現在の家計状況、ご自身の投資に関する知識やリスク許容度、そして老後の生活設計などを総合的に考慮し、追納するかどうかを判断することが大切です。
年金を免除し続けるとどうなる?
もし、20歳から60歳までの40年間、一度も保険料を納付せず、すべて全額免除で通した場合、どうなるのでしょうか。
先ほども触れたように、この場合でも老齢基礎年金を受け取る権利は失われません。
受給資格期間は満たしているため、65歳から年金を受け取ることができます。
ただし、その金額は満額の半分、年間で約41.6万円です。
月額に換算すると約3.5万円となり、この金額だけで生活していくことは現実的ではありません。
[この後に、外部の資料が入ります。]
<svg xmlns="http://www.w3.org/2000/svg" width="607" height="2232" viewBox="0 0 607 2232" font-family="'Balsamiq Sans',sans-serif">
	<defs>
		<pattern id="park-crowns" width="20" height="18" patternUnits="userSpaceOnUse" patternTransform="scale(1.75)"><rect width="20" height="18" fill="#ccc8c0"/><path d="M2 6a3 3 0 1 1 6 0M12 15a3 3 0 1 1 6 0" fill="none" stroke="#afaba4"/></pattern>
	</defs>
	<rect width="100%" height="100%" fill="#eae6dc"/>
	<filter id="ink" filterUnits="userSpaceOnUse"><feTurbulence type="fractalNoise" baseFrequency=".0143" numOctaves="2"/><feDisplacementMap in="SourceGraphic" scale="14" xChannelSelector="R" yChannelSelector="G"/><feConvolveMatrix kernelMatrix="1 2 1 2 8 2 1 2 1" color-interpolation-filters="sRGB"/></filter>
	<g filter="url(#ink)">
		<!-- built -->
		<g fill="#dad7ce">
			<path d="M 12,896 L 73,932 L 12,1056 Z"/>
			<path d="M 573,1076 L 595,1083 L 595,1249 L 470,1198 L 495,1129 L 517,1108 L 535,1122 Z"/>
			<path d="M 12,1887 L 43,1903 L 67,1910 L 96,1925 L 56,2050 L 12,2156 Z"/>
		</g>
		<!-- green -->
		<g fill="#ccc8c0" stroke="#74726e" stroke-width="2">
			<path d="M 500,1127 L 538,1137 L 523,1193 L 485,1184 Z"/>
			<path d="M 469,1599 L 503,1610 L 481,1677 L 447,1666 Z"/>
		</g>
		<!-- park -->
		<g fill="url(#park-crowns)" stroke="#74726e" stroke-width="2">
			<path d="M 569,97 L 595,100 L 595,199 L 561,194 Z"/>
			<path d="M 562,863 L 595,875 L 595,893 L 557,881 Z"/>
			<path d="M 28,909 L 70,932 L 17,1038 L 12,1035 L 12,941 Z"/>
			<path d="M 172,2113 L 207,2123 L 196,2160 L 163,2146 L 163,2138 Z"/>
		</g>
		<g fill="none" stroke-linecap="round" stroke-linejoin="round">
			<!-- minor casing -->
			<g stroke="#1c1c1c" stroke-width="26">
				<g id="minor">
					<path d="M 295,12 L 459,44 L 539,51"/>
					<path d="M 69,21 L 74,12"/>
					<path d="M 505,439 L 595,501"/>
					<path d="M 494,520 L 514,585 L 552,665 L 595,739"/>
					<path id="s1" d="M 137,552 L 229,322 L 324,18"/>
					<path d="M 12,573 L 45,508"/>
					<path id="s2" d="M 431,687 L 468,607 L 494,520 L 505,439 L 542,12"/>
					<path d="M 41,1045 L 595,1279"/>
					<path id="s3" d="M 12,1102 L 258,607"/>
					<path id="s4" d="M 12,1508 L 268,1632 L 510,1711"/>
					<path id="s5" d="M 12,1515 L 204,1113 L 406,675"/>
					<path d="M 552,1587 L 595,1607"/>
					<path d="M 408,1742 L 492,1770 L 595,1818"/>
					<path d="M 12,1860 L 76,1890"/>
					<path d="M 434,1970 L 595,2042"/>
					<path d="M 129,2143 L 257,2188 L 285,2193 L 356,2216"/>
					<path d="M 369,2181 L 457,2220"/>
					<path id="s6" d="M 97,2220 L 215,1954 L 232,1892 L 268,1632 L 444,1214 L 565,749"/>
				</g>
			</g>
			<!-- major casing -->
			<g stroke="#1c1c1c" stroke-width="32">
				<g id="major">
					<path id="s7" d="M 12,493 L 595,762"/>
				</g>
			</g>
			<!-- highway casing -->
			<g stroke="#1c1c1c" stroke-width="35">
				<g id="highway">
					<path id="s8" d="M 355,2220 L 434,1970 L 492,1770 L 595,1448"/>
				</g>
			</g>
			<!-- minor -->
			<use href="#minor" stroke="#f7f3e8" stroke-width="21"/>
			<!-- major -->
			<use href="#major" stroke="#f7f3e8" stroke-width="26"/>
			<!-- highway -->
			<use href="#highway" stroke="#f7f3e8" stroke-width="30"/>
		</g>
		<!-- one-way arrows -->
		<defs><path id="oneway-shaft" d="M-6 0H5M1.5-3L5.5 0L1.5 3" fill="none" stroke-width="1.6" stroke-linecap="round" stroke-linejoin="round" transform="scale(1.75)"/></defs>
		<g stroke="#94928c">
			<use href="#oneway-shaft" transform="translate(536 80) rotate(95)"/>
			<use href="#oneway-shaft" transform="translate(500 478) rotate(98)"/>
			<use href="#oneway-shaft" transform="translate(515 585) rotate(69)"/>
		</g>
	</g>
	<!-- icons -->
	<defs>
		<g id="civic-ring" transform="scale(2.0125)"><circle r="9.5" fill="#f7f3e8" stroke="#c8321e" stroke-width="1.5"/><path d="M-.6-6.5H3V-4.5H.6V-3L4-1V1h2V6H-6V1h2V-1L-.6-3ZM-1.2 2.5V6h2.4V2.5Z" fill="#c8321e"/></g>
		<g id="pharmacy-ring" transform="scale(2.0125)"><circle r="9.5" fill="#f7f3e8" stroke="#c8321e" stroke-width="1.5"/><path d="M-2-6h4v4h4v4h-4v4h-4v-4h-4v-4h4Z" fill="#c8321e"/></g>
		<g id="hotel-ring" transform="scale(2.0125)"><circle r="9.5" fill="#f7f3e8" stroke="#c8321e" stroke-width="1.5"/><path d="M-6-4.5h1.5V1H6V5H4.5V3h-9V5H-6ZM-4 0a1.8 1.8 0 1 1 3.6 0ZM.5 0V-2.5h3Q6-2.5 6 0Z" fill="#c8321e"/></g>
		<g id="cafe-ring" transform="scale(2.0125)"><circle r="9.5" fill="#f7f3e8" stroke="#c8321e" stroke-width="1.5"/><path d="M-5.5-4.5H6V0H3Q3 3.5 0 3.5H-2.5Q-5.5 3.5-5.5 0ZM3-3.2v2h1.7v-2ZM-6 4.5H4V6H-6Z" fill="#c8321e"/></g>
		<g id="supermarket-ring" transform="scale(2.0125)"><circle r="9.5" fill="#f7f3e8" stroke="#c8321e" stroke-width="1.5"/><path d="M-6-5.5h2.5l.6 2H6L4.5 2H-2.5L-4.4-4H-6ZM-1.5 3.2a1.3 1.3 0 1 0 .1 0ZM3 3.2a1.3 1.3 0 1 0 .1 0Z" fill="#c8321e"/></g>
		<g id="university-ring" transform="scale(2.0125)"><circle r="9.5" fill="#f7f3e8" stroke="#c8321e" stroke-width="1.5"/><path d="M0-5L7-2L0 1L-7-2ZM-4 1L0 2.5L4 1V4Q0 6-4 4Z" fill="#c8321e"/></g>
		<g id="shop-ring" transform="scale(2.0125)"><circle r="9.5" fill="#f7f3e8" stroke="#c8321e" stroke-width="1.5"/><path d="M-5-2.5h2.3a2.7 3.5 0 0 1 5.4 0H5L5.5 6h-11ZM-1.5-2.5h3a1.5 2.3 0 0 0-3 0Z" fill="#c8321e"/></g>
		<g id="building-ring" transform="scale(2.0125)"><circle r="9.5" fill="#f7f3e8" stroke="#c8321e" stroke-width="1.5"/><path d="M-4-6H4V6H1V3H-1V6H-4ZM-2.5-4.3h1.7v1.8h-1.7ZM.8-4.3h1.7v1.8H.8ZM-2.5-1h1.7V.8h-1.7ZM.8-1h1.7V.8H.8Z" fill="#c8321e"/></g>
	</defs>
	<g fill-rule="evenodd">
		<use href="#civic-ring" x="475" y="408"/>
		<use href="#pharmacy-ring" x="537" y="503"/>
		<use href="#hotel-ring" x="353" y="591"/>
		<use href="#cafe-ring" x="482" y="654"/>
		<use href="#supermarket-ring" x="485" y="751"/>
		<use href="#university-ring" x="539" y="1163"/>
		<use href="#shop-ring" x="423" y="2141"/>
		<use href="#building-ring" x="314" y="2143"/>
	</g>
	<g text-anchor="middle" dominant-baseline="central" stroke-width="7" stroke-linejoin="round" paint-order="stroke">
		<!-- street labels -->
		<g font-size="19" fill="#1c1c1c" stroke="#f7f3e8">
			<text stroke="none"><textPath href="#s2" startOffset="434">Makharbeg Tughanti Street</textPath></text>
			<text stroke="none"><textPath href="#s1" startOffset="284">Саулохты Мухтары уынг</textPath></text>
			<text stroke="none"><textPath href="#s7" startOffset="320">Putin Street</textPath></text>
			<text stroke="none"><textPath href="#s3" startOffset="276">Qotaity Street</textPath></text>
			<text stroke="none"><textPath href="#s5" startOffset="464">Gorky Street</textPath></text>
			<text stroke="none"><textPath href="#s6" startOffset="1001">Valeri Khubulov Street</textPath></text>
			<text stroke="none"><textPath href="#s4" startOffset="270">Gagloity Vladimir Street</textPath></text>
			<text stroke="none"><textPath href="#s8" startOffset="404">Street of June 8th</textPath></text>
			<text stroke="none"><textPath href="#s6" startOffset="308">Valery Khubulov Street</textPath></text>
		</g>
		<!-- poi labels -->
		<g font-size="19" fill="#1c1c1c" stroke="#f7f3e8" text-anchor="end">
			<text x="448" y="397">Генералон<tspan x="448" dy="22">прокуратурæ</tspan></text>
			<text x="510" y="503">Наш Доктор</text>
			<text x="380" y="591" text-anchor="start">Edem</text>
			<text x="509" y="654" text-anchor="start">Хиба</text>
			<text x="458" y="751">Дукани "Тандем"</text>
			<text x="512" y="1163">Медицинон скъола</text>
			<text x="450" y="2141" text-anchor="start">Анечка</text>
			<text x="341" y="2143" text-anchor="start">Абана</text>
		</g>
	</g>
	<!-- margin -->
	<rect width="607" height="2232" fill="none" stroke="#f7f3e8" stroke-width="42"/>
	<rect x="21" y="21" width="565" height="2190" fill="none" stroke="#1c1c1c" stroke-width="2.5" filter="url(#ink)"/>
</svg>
貯蓄を取り崩したり、働き続けたり、あるいは他の公的支援に頼ったりする必要が出てくるでしょう。
免除制度はあくまで緊急避難的な措置であり、可能な限り納付または追納することが、安定した老後への備えとなります。
1年免除でいくら減る?
免除による年金額の減額について、より身近な単位で考えてみましょう。
「もし1年間だけ全額免除にしたら、将来の年金はいくら減るのか」という質問はよくあります。
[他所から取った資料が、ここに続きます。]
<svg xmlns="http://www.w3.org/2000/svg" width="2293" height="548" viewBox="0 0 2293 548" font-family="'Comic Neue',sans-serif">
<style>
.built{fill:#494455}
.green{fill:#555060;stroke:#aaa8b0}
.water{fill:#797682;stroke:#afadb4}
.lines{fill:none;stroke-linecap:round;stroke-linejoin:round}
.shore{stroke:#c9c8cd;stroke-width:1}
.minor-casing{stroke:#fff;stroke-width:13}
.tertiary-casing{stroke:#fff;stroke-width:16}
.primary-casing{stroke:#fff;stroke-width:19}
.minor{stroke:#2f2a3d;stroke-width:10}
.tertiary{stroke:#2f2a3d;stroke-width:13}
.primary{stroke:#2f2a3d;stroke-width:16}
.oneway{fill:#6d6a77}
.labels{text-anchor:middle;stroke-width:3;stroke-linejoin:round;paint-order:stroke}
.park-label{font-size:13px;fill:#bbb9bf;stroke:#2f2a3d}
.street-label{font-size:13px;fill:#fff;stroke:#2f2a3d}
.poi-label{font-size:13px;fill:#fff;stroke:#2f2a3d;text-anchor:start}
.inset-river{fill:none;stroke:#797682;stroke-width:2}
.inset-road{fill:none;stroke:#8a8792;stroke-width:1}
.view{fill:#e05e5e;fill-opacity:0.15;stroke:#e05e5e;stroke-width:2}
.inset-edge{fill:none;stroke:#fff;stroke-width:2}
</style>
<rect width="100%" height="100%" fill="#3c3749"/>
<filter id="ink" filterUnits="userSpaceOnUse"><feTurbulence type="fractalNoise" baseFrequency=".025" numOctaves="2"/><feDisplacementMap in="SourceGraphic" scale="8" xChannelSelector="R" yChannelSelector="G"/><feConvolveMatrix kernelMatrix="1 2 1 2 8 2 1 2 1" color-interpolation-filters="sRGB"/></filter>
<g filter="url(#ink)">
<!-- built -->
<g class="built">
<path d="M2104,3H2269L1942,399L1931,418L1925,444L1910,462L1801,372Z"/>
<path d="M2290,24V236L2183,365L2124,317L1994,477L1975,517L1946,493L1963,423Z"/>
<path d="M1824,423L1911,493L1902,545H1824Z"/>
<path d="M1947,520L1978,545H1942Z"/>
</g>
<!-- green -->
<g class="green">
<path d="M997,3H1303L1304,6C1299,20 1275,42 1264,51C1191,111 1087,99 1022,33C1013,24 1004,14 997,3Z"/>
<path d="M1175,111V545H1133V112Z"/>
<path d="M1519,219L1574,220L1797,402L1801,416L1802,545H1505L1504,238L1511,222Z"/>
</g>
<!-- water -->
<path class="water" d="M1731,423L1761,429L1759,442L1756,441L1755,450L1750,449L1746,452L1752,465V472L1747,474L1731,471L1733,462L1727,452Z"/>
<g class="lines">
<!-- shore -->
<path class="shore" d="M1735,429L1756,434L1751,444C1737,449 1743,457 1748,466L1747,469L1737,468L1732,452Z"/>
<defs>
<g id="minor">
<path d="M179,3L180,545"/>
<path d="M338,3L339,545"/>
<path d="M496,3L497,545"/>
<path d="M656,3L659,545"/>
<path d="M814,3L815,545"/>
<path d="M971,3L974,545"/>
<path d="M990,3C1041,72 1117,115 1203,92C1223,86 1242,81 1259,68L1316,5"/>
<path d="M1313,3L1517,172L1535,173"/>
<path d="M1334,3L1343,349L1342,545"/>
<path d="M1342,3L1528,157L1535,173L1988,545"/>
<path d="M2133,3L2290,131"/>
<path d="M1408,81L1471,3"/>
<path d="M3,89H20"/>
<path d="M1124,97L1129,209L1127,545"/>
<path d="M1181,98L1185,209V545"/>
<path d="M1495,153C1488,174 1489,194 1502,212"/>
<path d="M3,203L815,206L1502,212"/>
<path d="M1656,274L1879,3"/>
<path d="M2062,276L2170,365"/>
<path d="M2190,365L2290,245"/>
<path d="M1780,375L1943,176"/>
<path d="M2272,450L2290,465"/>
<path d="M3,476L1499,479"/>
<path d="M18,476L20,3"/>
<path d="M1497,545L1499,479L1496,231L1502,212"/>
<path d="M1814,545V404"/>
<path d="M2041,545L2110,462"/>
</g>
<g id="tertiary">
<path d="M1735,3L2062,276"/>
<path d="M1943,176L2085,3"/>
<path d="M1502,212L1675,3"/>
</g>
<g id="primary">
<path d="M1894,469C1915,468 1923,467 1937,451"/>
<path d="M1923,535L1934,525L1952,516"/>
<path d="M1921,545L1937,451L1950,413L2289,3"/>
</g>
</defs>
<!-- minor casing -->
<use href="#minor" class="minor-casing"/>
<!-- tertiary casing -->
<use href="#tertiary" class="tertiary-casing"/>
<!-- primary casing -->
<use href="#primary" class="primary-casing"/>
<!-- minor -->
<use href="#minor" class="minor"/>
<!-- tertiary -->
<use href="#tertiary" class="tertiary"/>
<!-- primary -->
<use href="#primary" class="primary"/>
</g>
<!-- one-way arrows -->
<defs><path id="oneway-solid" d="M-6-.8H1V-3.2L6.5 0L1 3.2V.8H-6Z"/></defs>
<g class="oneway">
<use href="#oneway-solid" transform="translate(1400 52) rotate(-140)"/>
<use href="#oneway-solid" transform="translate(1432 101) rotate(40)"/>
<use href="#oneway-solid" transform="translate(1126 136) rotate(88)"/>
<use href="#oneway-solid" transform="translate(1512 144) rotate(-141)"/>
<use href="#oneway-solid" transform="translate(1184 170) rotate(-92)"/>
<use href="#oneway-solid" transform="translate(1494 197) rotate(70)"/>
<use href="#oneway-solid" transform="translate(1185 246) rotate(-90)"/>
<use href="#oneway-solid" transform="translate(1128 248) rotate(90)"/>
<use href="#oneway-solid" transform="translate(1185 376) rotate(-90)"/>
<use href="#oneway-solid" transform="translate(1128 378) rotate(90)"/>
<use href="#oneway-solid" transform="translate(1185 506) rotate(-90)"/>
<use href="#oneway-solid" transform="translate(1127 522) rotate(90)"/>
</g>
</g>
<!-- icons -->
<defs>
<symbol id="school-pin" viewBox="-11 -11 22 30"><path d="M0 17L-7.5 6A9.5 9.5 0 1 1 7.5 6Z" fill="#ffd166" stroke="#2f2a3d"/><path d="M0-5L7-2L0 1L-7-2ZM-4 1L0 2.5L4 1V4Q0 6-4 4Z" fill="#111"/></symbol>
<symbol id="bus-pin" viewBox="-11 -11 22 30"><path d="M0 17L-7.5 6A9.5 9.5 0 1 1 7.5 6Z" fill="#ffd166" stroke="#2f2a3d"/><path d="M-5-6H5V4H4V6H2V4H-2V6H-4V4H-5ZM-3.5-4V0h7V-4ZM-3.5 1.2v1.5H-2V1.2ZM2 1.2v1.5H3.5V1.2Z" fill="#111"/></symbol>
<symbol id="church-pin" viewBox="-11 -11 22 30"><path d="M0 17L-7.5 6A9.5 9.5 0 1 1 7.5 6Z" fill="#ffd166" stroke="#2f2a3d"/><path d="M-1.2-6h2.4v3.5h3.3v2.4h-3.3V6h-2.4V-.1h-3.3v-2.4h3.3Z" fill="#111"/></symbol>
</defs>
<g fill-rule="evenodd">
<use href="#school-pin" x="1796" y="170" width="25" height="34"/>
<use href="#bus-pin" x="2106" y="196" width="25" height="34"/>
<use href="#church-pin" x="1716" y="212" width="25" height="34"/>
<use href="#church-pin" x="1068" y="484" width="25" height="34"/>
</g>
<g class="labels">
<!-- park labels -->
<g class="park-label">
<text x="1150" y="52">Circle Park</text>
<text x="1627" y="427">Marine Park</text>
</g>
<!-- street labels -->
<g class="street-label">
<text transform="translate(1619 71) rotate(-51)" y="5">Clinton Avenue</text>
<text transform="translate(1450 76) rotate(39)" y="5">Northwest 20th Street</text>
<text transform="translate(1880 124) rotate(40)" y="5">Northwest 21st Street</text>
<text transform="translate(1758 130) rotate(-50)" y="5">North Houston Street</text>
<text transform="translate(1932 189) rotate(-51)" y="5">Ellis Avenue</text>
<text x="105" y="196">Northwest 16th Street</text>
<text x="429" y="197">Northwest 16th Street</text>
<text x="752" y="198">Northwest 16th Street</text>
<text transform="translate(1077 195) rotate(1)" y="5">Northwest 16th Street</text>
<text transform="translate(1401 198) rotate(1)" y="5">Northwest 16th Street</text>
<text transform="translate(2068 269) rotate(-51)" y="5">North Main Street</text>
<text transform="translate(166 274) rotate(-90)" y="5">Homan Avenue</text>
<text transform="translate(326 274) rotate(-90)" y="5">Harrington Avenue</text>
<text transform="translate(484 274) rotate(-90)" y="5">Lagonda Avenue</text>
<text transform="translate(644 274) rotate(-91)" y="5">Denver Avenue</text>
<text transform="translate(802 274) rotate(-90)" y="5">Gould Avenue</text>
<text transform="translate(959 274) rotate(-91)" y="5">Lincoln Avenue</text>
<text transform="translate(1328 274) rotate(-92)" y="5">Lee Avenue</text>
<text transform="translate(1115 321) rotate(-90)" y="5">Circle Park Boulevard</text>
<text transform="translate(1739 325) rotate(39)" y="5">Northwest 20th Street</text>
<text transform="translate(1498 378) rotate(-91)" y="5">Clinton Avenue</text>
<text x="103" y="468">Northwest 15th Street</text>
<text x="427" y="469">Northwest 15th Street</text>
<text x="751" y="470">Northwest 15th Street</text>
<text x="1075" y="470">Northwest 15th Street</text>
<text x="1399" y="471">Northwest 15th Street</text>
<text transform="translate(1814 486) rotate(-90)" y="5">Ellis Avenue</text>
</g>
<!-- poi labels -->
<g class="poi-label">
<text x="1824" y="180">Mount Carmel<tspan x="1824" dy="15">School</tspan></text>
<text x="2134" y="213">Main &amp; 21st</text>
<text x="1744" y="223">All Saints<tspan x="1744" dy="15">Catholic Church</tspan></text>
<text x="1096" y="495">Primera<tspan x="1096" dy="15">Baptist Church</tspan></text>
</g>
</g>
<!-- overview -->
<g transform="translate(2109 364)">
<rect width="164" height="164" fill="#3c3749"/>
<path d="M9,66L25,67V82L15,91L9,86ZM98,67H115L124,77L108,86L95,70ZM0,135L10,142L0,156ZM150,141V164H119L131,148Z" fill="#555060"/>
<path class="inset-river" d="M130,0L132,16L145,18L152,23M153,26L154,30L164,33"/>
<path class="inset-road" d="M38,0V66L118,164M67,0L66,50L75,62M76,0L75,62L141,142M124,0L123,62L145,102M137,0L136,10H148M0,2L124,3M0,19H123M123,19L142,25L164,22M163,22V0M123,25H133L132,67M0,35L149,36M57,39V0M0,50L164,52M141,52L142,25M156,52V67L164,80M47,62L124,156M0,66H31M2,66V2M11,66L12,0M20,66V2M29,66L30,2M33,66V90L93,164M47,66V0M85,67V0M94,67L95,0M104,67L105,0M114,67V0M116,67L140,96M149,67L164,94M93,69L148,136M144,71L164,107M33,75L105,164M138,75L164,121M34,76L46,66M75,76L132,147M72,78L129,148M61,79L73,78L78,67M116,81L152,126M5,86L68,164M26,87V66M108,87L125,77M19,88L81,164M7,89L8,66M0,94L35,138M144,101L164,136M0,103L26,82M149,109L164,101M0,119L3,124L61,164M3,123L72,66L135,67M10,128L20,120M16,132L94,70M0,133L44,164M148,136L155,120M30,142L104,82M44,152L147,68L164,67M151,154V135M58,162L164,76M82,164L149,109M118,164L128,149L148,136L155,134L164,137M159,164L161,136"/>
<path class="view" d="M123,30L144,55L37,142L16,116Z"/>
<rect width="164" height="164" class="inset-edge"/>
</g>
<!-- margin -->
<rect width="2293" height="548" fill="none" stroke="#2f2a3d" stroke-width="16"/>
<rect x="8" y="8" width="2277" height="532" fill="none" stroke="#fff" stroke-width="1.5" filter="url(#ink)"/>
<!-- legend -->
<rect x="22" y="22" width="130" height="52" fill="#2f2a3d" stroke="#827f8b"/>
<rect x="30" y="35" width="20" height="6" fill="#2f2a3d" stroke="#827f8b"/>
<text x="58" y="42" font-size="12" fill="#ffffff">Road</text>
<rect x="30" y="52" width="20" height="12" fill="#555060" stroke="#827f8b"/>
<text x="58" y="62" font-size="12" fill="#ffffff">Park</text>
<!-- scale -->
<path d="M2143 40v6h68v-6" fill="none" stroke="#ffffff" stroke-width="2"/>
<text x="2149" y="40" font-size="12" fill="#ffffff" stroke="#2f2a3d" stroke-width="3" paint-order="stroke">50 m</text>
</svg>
2025(令和7)年度の満額(831,700円)を基準に計算すると、1年間(12ヶ月)の全額免除による年金額の減少分は以下のようになります。
- 831,700円 × (12ヶ月 ÷ 480ヶ月) × 1/2 = 約10,400円
つまり、1年間の全額免除で、将来受け取る年金が毎年約1万円ずつ減額される計算です。
これが20年、30年と続くと、総受給額では数十万円の差になります。
この金額を「わずか」と見るか、「大きな差」と見るかは人それぞれですが、将来への影響を具体的に把握しておくことが判断の第一歩です。
まとめ
「国民年金は免除しない方がいい」という言葉の真意は、「可能であれば全額納付した方が、将来もらえる年金額は最も多くなる」という事実を指しています。
しかし、経済的な事情を無視して無理に納付を続ければ、現在の生活が破綻しかねません。
この記事で解説した通り、保険料の支払いが困難な場合は、将来の保障を失わないためにも、未納のまま放置するのではなく、必ず免除・猶予の申請を行うべきです。
重要なのは、免除制度を正しく理解し、セーフティネットとして賢く活用することです。
免除は一時的な措置と捉え、経済状況が改善した際には、将来の年金額を増やすための「追納」を積極的に検討しましょう。